UK consumers would pay an average of 17 per cent more for great customer service, despite rising prices caused by the Brexit-hit pound, according to new research.

That would amount to an extra £14bn additional income per year for the UK's supermarkets, based on the most recent official figures, the Institute of Customer Service found.

The proportion of people expecting to rein in their overall spending post-Brexit has tripled compared to just six months ago, according to the research. Over the same period, the number said they would pay more for better service doubled.

The findings underline the importance of putting great service at the centre of any store’s strategy, the ICS said.

The news comes as inflation hit 2.7 per cent during the first three months of the year - its highest level since September 2013.

Official data released this week showed price rises are now outstripping wage increases, meaning retailers are facing an increasingly hard-fought battle for shoppers’ cash.

“At a time when the customer feels like the ground is constantly moving beneath their feet, it is down to UK plc to provide much needed consistency – and this can be done through a relentless focus on customer service," said Jo Causon, chief executive of the ICS. 

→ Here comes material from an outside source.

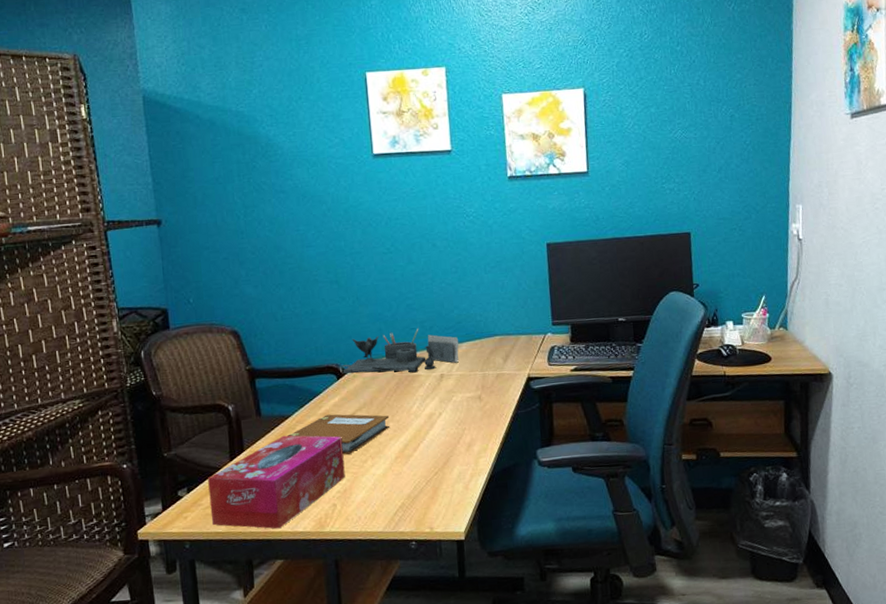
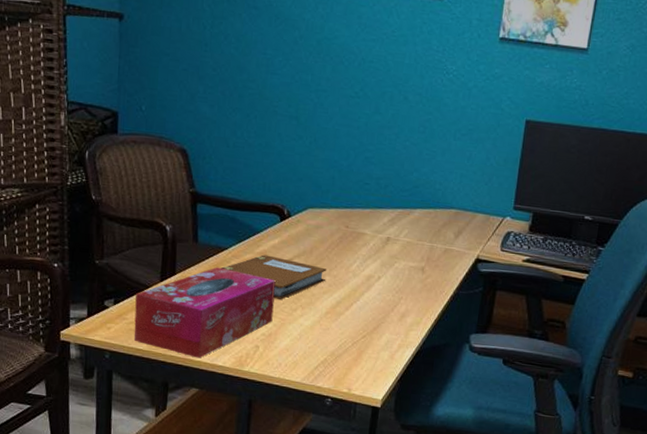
desk organizer: present [341,326,459,374] -> none [286,181,413,230]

“We know that an increasing proportion of people are willing to pay more for better service and these new statistics are testament to that. Customer experience will be everything in the post-Brexit economy."

The researchers spoke to 2,000 people and found that buying from a trusted brand remains a crucial factor, influencing where people spend their money, with personal recommendations also ranking as highly important.

Consumers in the South East would spend an average of 21 per cent extra for great service, while northerners would shell out an extra 15 per cent, according to the survey.

Young people are more disposed to spending for service, with 18 to 34 year olds from across the UK willing to pay an average of 23 per cent extra - more than the overall average of 17 per cent.